Many have argued that creating DACA through the executive branch rather than through the legislative process is an overreach of executive power.
There’s debate among experts on whether DACA is constitutional, but there is agreement that no court has ruled on its constitutionality.
A lawsuit to challenge DACA was dismissed for lack of standing, and that decision was upheld by the U.S. Court of Appeals for the Fifth Circuit, said Anil Kalhan, an associate professor of law at Drexel University. “So there was never any adjudication on the merits,” he said.
“To my knowledge, no court has ruled DACA 2012 as unconstitutional and the one to even reach the court was dismissed on jurisdictional grounds,” concurred Shoba Sivaprasad Wadhia, a law professor and director of the Center for Immigrants’ Rights Clinic at Pennsylvania State University. Wadhia and more than 100 other immigration law professors and scholars wrote a letter to Trump providing legal analysis on the executive branch’s legal authority to implement DACA.
“It’s a straightforward fact that no court has declared DACA unconstitutional and that the one appellate court that considered a related program declined to address the issue,” said Amy Spitalnick, spokeswoman for Schneiderman.
Texas and 25 other states won a lawsuit against the Obama administration by having a federal district judge block implementation of an expanded version of DACA and another deportation reprieve program, Deferred Action for Parents of Americans and Lawful Permanent Residents (DAPA). An appeals court upheld the ruling, and in 2016 the Supreme Court ruled 4-4, leaving the lower court’s ruling in place.

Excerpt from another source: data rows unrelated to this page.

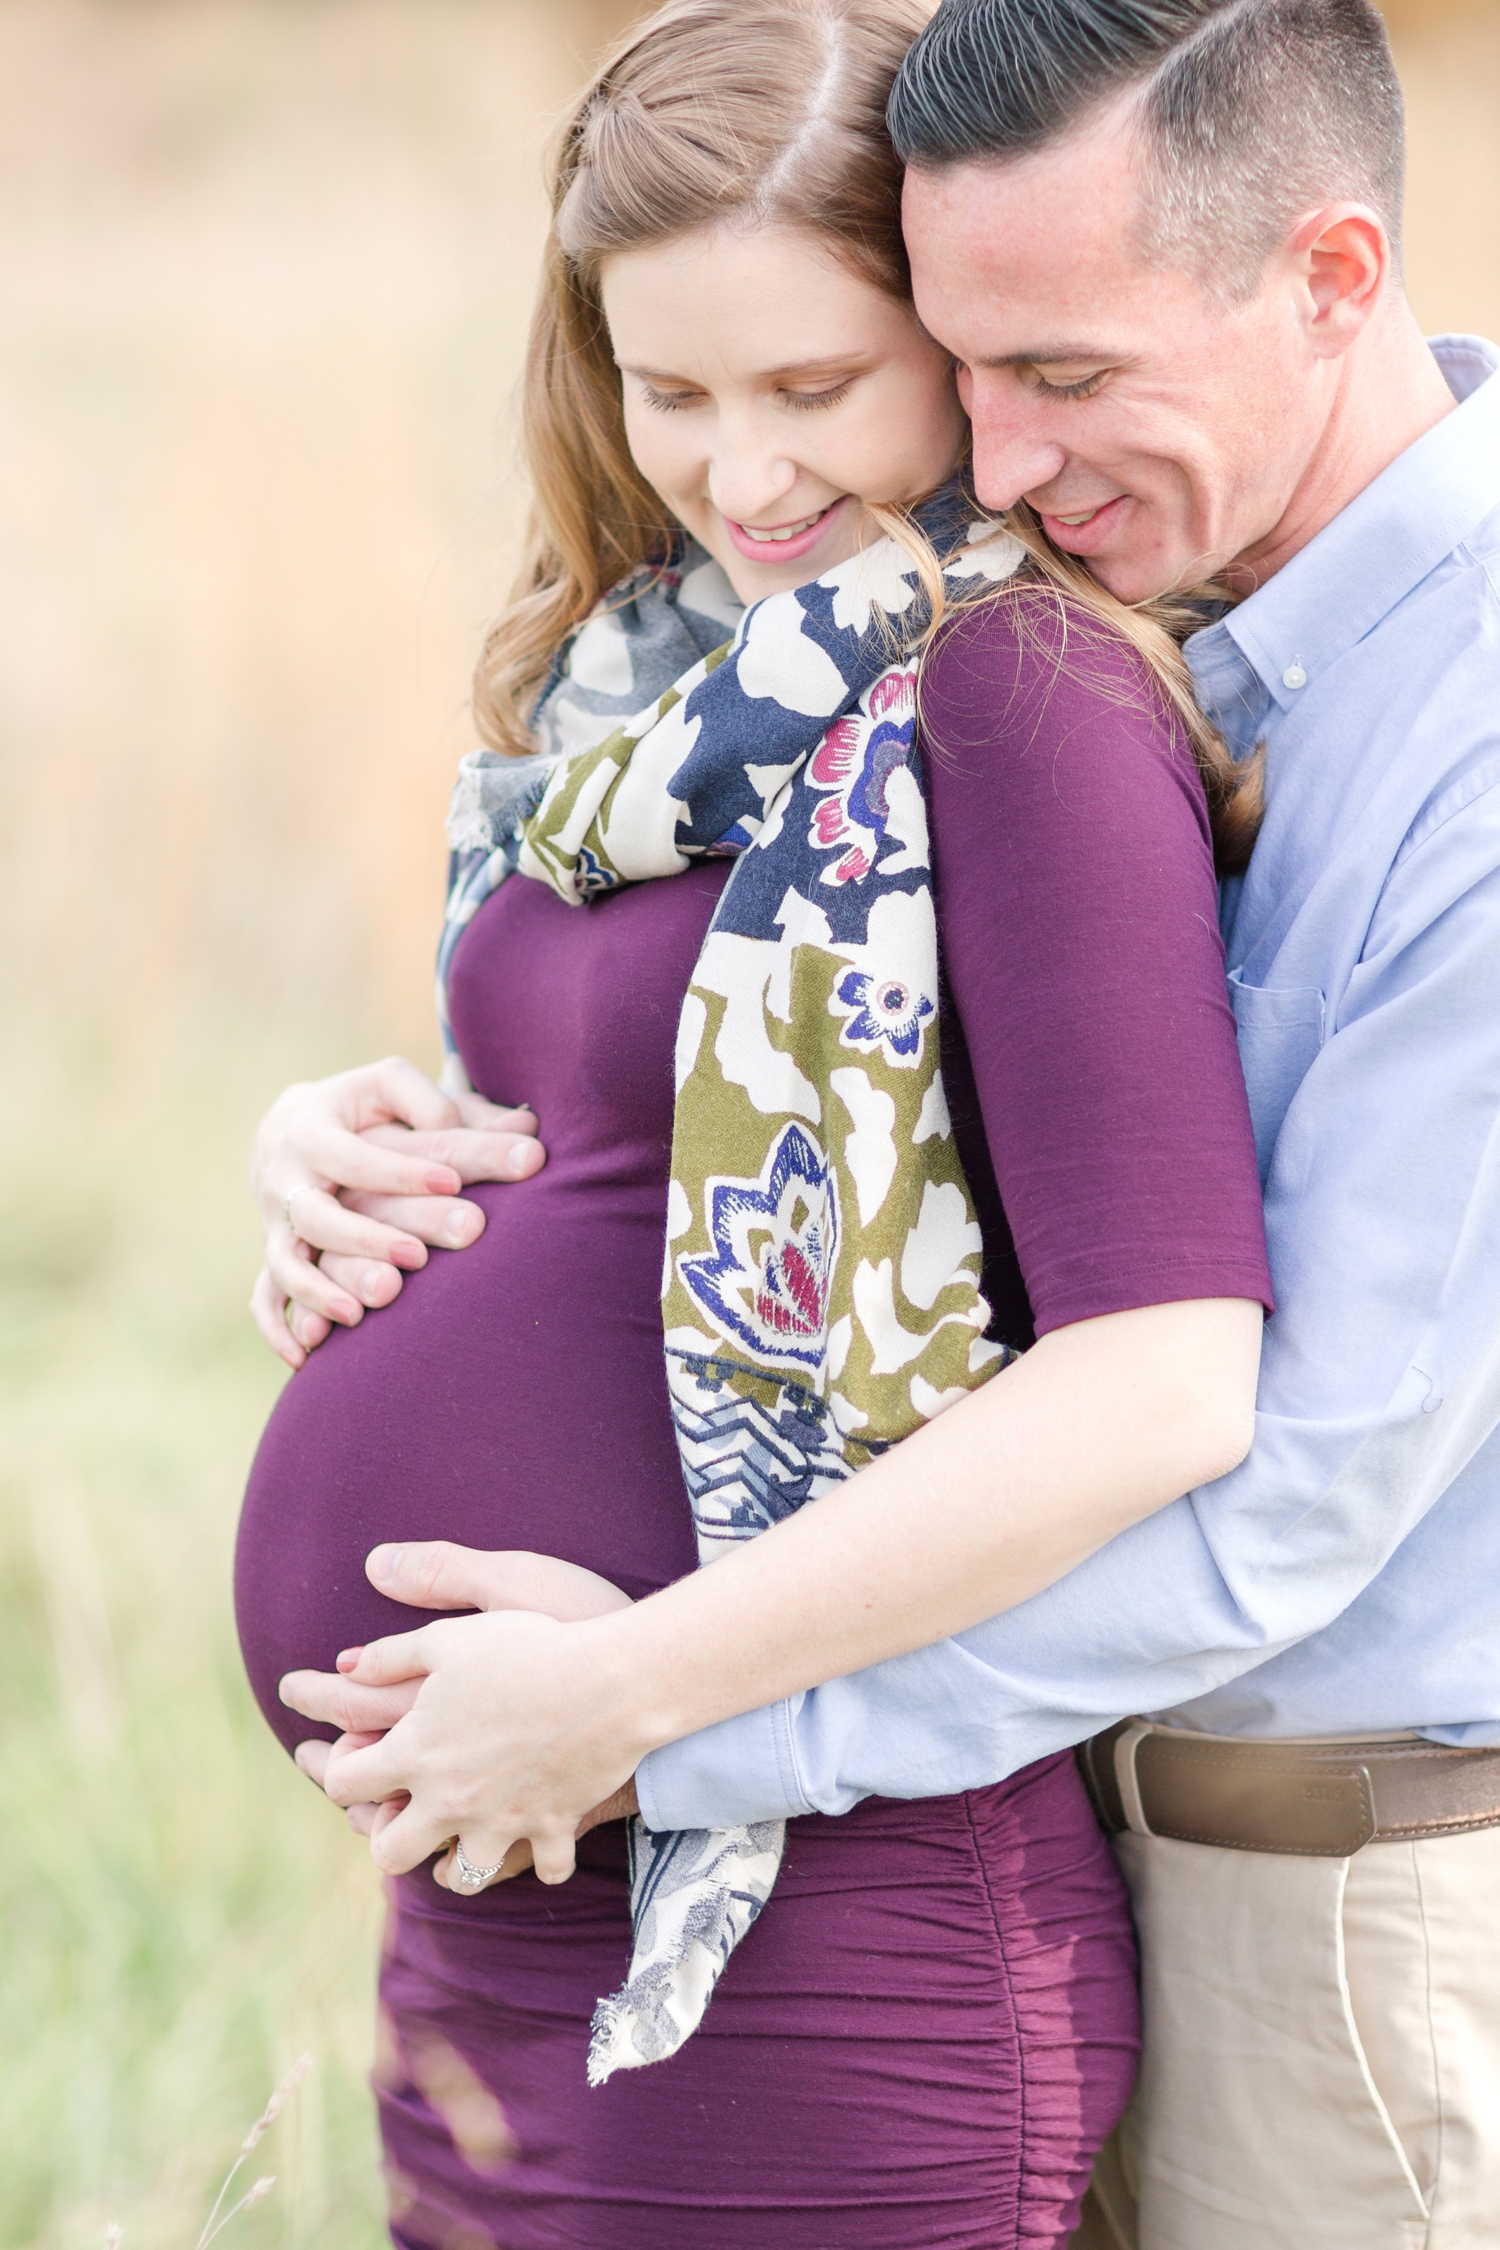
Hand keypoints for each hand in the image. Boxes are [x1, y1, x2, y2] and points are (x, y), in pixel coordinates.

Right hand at [249, 1057, 545, 1368]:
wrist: (293, 1128)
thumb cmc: (364, 1107)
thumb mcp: (392, 1087)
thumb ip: (446, 1105)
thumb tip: (524, 1128)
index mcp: (315, 1130)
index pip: (358, 1156)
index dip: (404, 1171)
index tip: (454, 1183)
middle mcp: (286, 1179)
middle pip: (319, 1216)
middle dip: (368, 1238)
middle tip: (420, 1257)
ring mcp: (276, 1223)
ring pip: (288, 1262)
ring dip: (323, 1290)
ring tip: (368, 1310)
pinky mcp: (277, 1256)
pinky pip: (265, 1298)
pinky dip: (280, 1328)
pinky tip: (309, 1356)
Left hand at [281, 1541, 642, 1886]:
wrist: (610, 1682)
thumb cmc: (528, 1648)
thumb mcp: (449, 1637)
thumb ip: (391, 1654)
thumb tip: (346, 1665)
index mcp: (416, 1752)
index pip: (346, 1783)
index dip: (335, 1772)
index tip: (345, 1759)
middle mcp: (450, 1800)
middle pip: (390, 1853)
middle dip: (385, 1838)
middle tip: (398, 1815)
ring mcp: (502, 1822)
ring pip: (463, 1877)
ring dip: (459, 1862)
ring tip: (463, 1840)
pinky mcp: (553, 1828)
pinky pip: (544, 1867)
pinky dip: (541, 1859)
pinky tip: (537, 1842)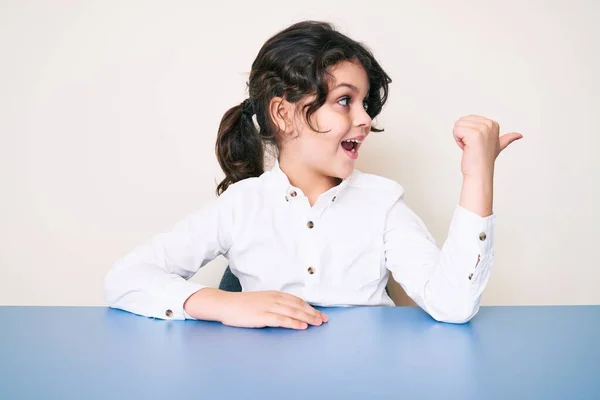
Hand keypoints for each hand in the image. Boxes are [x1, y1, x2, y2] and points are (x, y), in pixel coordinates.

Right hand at [184, 288, 327, 329]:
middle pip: (298, 306)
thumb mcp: (261, 300)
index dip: (310, 307)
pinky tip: (302, 327)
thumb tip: (287, 311)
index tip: (320, 313)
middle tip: (324, 320)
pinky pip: (282, 319)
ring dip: (307, 318)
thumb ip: (274, 304)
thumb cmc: (241, 305)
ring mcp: (268, 307)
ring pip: (293, 312)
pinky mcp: (262, 316)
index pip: (297, 300)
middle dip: (313, 313)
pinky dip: (293, 323)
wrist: (225, 304)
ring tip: (318, 323)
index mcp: (274, 294)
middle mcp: (274, 298)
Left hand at [453, 115, 522, 178]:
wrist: (480, 173)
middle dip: (462, 134)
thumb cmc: (484, 160)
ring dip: (459, 138)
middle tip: (472, 146)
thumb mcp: (498, 146)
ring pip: (457, 125)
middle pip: (461, 120)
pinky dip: (457, 141)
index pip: (467, 119)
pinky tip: (467, 148)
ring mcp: (483, 129)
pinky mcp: (474, 135)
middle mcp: (489, 124)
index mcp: (493, 124)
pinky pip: (456, 130)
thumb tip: (520, 135)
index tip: (476, 143)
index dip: (467, 132)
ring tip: (470, 147)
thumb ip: (507, 139)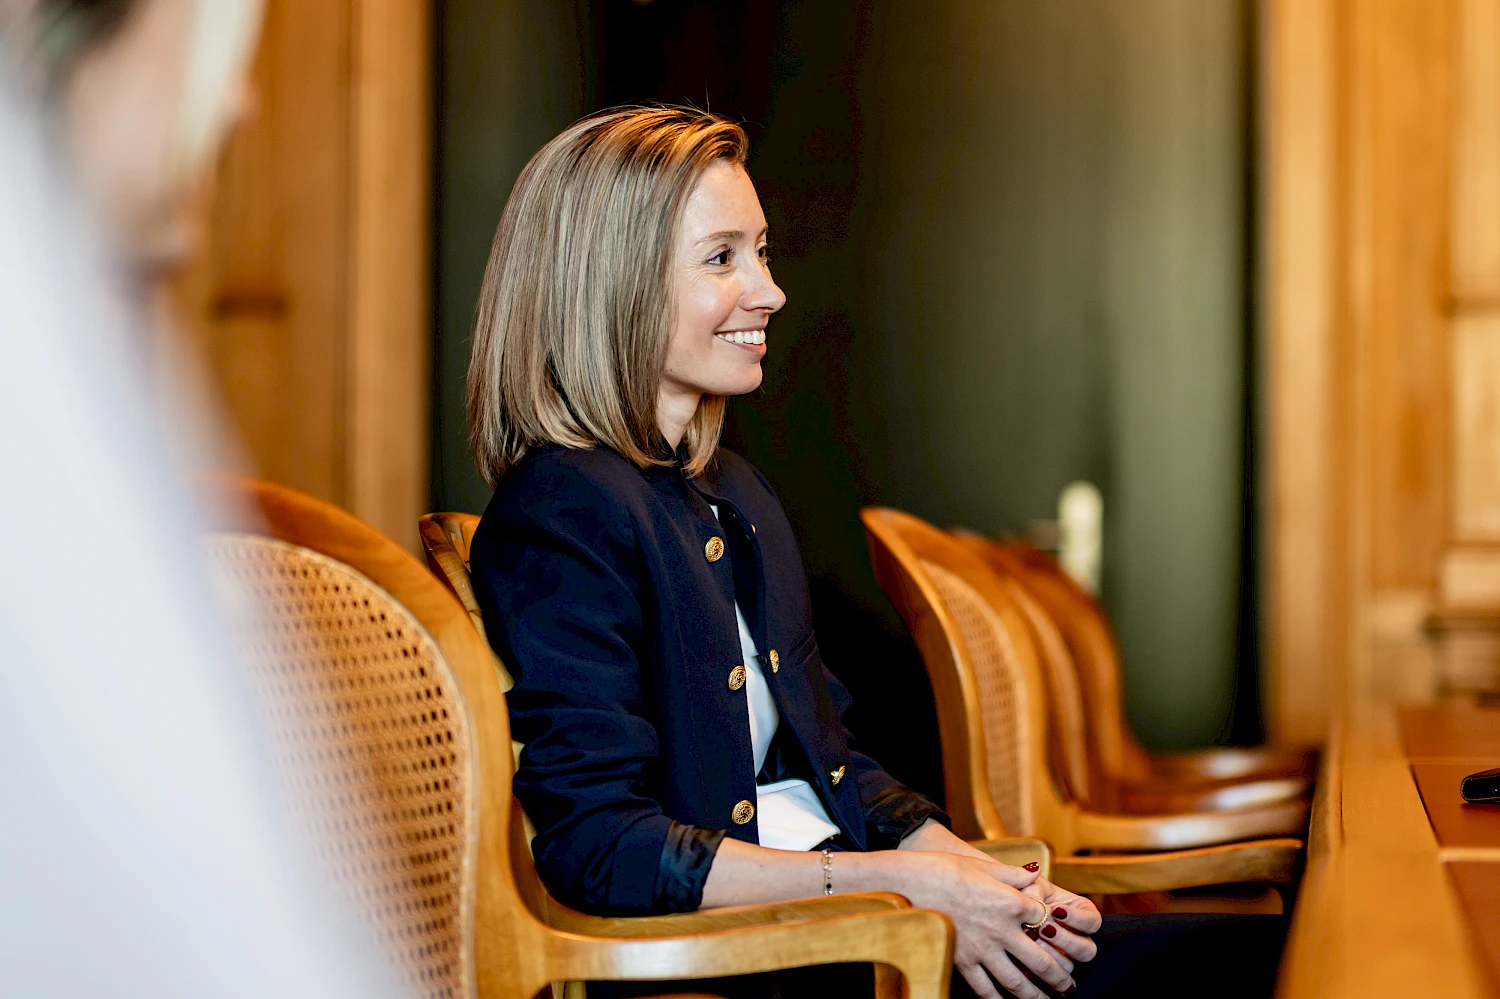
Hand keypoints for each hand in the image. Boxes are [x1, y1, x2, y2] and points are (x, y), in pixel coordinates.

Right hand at [883, 850, 1078, 998]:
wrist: (910, 881)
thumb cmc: (945, 868)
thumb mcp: (983, 865)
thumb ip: (1013, 874)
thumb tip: (1035, 873)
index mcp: (1011, 902)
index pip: (1044, 919)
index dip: (1055, 927)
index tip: (1061, 935)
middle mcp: (1001, 929)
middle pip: (1040, 960)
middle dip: (1058, 976)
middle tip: (1068, 985)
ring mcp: (982, 948)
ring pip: (1016, 981)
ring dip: (1036, 994)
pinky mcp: (962, 960)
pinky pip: (984, 987)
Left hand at [1020, 877, 1099, 973]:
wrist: (1002, 907)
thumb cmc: (1021, 891)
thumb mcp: (1029, 886)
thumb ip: (1035, 891)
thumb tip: (1034, 903)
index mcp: (1081, 914)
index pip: (1093, 921)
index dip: (1078, 918)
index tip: (1057, 911)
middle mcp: (1078, 939)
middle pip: (1087, 950)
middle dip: (1066, 941)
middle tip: (1044, 929)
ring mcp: (1064, 957)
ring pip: (1069, 967)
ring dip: (1051, 955)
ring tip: (1030, 938)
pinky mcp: (1047, 971)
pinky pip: (1048, 979)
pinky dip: (1035, 969)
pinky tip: (1020, 955)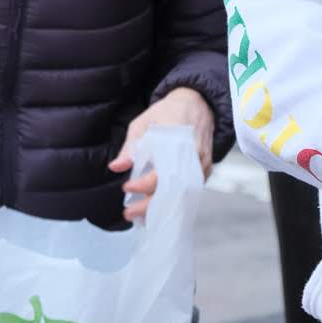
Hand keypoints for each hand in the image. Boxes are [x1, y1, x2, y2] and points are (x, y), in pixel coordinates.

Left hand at [110, 87, 213, 222]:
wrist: (198, 104)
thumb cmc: (168, 111)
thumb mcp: (144, 122)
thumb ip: (131, 146)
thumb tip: (116, 167)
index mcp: (178, 140)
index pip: (162, 170)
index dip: (144, 183)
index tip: (126, 187)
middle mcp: (194, 155)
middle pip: (174, 189)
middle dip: (151, 205)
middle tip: (129, 214)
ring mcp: (202, 165)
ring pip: (183, 195)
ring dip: (162, 208)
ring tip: (141, 218)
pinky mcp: (205, 171)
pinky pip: (191, 192)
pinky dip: (174, 203)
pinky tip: (157, 210)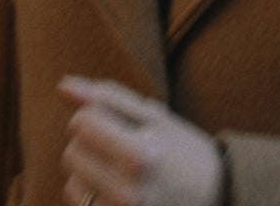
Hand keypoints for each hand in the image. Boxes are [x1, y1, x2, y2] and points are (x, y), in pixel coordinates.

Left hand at [59, 77, 225, 205]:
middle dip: (89, 144)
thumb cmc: (184, 151)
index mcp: (140, 156)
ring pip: (72, 183)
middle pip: (72, 153)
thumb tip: (62, 86)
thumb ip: (107, 97)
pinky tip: (116, 190)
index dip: (96, 116)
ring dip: (88, 172)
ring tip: (120, 171)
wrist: (216, 198)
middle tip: (121, 146)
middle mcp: (128, 192)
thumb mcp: (154, 116)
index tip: (119, 123)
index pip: (81, 122)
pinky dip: (91, 195)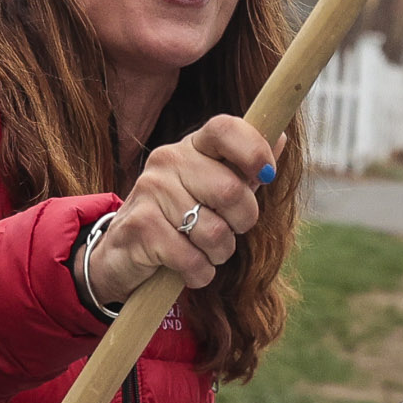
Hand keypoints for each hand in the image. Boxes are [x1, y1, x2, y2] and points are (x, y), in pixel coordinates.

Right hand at [89, 115, 273, 309]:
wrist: (122, 255)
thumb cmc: (180, 219)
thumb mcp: (213, 190)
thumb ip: (243, 168)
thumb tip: (280, 137)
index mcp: (191, 146)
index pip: (225, 129)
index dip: (254, 150)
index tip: (267, 175)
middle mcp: (167, 160)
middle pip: (230, 190)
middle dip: (242, 222)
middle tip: (228, 231)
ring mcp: (150, 191)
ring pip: (214, 232)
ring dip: (219, 253)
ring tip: (203, 251)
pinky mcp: (140, 227)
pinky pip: (192, 259)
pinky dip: (199, 273)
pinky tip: (187, 268)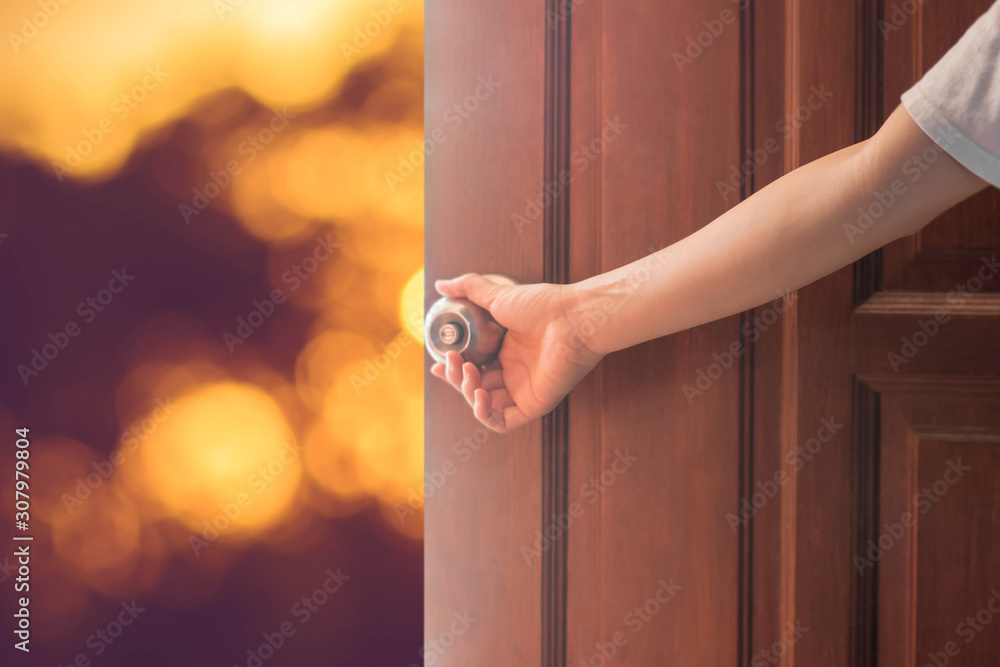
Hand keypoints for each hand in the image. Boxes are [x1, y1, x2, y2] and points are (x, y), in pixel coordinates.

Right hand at [430, 273, 604, 432]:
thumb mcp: (498, 295)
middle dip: (457, 378)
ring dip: (468, 393)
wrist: (573, 317)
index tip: (439, 361)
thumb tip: (441, 285)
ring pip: (485, 405)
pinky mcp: (535, 405)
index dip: (454, 369)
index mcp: (509, 352)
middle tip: (453, 362)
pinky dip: (485, 414)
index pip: (474, 368)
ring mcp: (525, 390)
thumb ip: (469, 289)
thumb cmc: (543, 305)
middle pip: (476, 387)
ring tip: (468, 372)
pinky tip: (478, 395)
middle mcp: (516, 373)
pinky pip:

When the Texas court temporarily blocked those programs, it was not on constitutional grounds, Kalhan said, “but rather based on a conclusion that Obama administration should have instituted the policy using notice and comment rule-making, rather than using the more informal guidance document that it issued.”
A final, binding precedent even on that basis was not set either, since it was only a preliminary injunction and the Supreme Court deadlocked, Kalhan said.
Schneiderman said, “No court has held (Deferred Action for Childhood Arrivals) unconstitutional.”
While there is debate on the constitutionality of DACA, that has not been determined by courts.
We rate Schneiderman’s statement True.